__Exercise prompt__. Edit the lines below, changing "chart" to "graph" wherever it occurs and keeping everything else the same. Omit the pictures from your answer.

__Materials provided__.
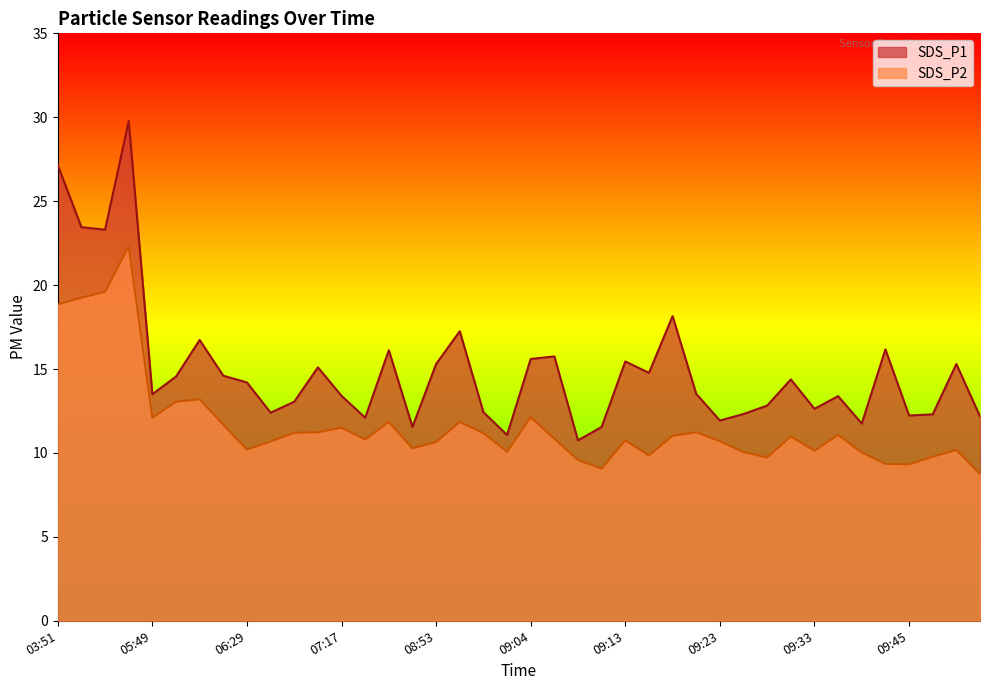

How many categories are shown in the chart?

40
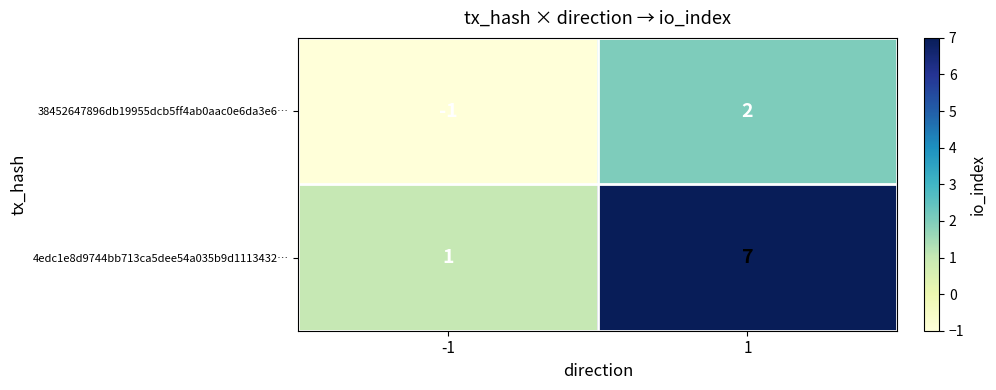

Count the number of data series in this chart.

2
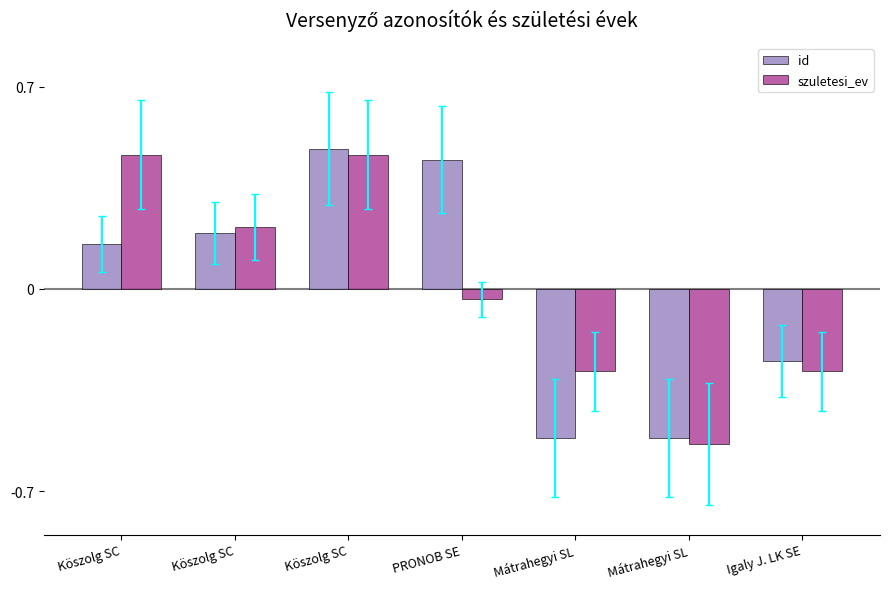

How many bars are there in each group?

2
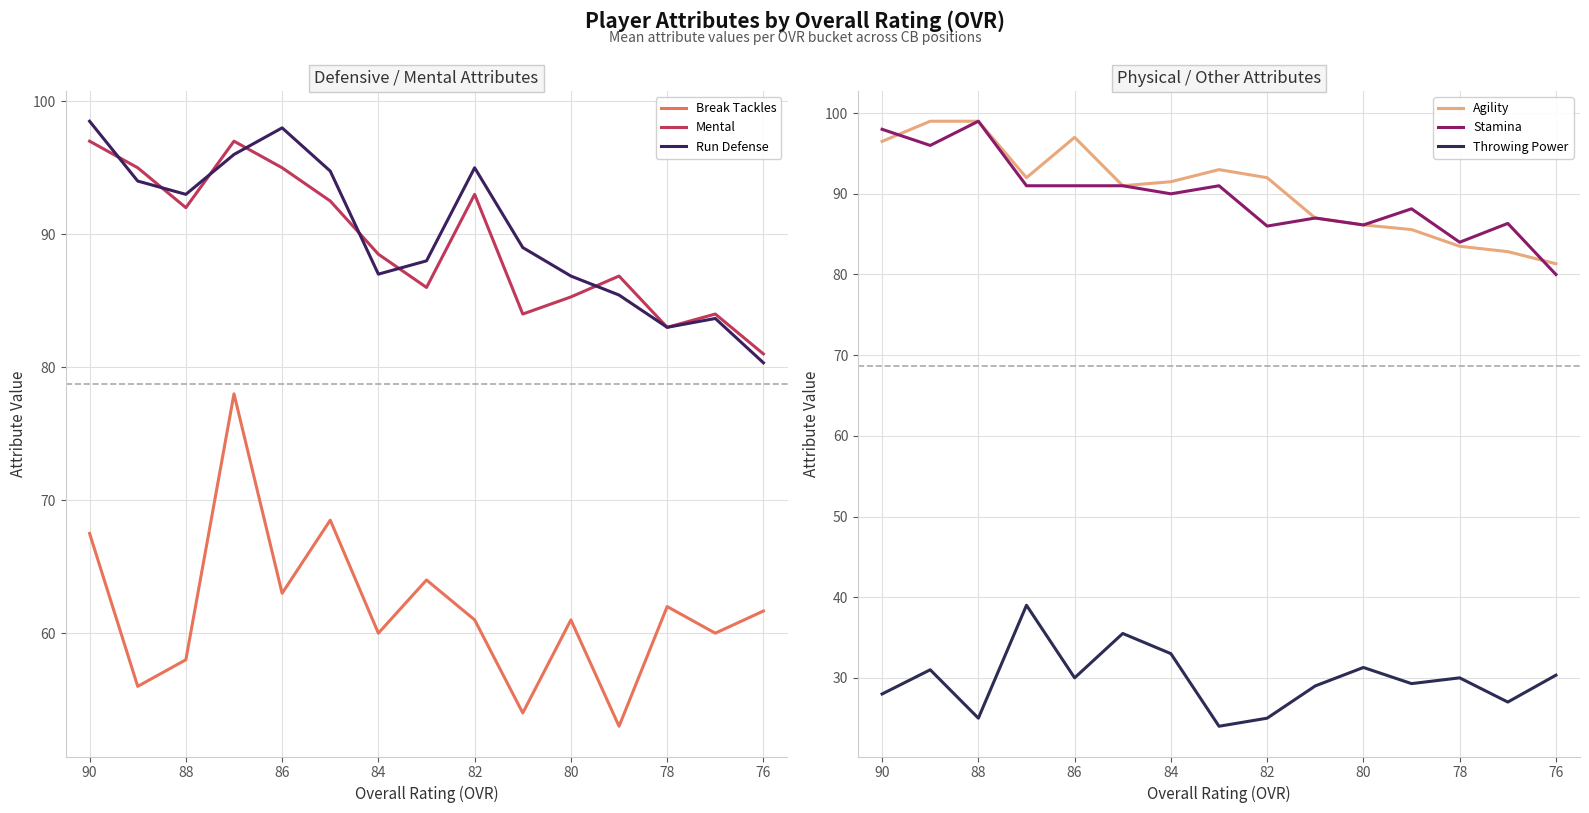

The Mental series shows 136.0 at 90. True or false?

False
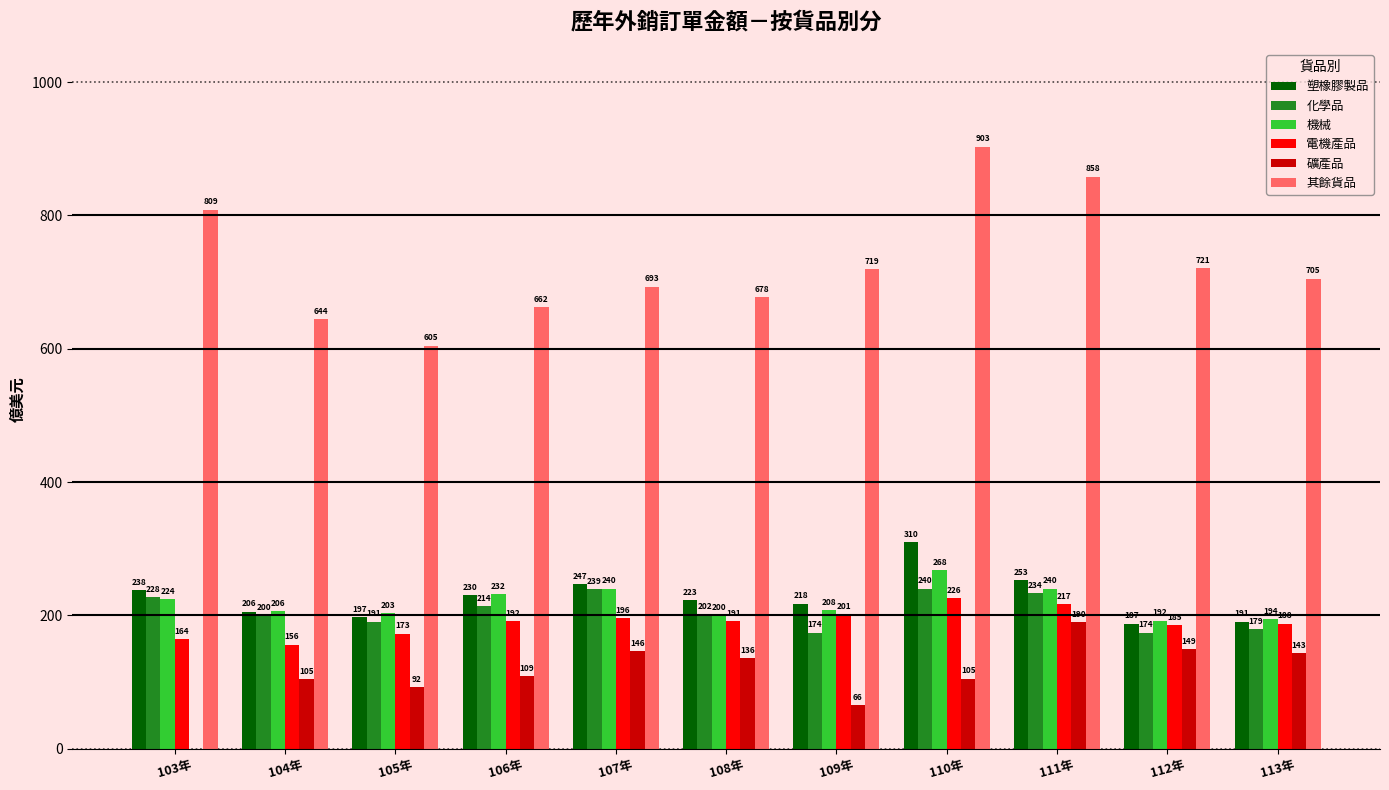

What is the maximum value shown in the chart?

903.0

__Exercise solution__.
How many categories are shown in the graph?

40

Count the number of data series in this graph.

2

How many bars are there in each group?

2

The Mental series shows 136.0 at 90. True or false?

False

What is the maximum value shown in the graph?

903.0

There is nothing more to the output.